The phone rang in our hotel room. Since The Haitian was still in the shower, I had to interrupt my Lifetime Original Movie to answer it.
"Hello?" I said.
The cold female voice on the other end replied, "Noah."
"Yes. Who is this?"
"Oh, you can't be serious. You poor, moronic fool."
"But of course!"
"How'd you find us?"
"Oh, can it Bennet. Let me talk to The."
"The Haitian. You two have worked together for so long, yet you still refer to him by his full name?
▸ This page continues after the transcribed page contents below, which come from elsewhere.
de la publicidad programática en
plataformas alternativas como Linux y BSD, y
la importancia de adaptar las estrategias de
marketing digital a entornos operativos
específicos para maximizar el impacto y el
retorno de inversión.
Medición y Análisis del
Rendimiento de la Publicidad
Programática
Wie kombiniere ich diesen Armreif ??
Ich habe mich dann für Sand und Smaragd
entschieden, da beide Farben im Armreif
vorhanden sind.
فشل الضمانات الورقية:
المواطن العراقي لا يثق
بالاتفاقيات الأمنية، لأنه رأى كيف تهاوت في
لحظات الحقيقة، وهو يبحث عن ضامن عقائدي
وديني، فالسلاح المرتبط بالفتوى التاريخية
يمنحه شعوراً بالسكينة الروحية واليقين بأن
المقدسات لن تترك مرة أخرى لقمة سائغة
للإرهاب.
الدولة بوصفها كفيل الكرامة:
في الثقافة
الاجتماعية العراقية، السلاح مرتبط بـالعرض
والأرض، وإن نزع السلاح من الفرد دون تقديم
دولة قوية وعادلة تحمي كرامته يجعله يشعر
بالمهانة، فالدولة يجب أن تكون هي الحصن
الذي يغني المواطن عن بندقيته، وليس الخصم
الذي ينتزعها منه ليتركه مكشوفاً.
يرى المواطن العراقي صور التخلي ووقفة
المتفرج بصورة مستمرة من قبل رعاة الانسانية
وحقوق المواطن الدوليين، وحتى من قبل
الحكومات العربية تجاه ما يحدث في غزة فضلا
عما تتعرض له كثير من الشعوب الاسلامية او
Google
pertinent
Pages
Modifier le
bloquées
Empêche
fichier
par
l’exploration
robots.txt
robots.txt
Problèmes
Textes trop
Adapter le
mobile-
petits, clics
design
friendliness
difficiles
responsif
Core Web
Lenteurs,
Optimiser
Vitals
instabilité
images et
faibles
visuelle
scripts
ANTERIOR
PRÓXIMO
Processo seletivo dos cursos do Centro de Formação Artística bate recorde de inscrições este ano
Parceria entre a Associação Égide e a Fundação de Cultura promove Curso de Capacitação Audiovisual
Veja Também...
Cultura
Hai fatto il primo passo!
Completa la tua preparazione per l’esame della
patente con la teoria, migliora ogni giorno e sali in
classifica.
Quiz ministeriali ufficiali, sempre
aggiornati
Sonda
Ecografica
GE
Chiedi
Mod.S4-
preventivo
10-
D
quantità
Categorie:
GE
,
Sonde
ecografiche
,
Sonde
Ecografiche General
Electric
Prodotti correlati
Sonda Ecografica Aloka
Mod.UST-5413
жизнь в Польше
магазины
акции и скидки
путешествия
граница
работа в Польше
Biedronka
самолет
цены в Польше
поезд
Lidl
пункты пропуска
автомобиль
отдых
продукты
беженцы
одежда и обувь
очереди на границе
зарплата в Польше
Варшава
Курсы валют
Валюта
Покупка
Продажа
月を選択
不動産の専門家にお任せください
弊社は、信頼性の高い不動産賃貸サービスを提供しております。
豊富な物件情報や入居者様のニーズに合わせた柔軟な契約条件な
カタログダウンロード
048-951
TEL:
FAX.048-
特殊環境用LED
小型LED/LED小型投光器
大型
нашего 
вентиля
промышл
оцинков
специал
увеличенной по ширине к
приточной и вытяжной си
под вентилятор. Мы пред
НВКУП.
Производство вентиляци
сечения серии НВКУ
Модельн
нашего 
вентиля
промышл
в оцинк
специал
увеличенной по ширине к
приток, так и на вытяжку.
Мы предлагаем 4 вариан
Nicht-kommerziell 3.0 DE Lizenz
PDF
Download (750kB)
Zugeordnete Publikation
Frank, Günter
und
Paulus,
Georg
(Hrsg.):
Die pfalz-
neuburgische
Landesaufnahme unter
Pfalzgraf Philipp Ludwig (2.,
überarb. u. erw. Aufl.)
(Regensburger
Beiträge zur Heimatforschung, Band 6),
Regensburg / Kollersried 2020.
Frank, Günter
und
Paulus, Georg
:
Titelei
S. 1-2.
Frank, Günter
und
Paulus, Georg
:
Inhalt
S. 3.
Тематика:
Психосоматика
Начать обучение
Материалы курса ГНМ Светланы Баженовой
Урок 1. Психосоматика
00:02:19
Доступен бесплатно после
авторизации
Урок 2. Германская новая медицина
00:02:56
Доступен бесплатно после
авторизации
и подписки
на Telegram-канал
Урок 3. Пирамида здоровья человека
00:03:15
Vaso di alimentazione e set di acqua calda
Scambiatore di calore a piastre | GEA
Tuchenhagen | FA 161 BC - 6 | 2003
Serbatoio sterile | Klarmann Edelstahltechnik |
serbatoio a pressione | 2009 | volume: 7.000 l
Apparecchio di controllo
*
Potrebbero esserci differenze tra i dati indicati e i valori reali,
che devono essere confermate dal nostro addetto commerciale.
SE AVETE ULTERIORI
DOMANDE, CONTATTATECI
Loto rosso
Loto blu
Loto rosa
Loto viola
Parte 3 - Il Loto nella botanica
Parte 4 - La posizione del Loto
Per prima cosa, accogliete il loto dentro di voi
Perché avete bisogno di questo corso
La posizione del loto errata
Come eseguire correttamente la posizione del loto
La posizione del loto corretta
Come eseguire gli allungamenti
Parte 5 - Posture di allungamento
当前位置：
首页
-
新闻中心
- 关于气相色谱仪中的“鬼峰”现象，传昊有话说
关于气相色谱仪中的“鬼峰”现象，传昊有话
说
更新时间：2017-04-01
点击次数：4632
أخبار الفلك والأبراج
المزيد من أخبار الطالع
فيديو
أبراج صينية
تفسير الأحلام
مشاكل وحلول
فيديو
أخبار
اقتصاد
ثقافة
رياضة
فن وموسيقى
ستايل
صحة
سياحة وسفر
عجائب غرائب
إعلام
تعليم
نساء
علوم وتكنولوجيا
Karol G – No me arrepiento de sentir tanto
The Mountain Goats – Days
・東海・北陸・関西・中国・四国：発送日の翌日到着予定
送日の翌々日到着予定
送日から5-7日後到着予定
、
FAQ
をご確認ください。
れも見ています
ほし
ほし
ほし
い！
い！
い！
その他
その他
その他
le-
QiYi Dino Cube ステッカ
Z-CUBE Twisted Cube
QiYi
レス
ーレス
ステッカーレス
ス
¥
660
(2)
How pedestrian!"
"The is in the shower. I'll tell him you called."
"Oh, Bennet, you certainly are quite the..."
And I hung up the phone. It was exhilarating! Far better than sex with Sandra.
(Note to Sandra: Just kidding. I love sex with you. I just wish you wouldn't insist on including Mr. Muggles.)
Finally, The Haitian came out of the restroom in a towel.
"You had a call," I said annoyed.
He ignored me.
"It was Angela Petrelli."
The Haitian started flexing his pecks, alternating between the left and right. "Watch this," he said.
"Don't change the subject! I won't be distracted by your strong, manly, dark and bouncing man-boobs again. Why did Angela call?"
I woke up in my hotel room bed in a puddle of my own drool. My head ached and I felt very groggy.
The Haitian was sitting, fully dressed, at the foot of the bed watching The Fairly Odd Parents on Nickelodeon.
"Haha!" I hollered, "You watch cartoons!"
"Hey, wake up," The Haitian shook me. My vision took focus slowly. He continued, "We need to get on with our mission."
"What happened to my pants?" I asked.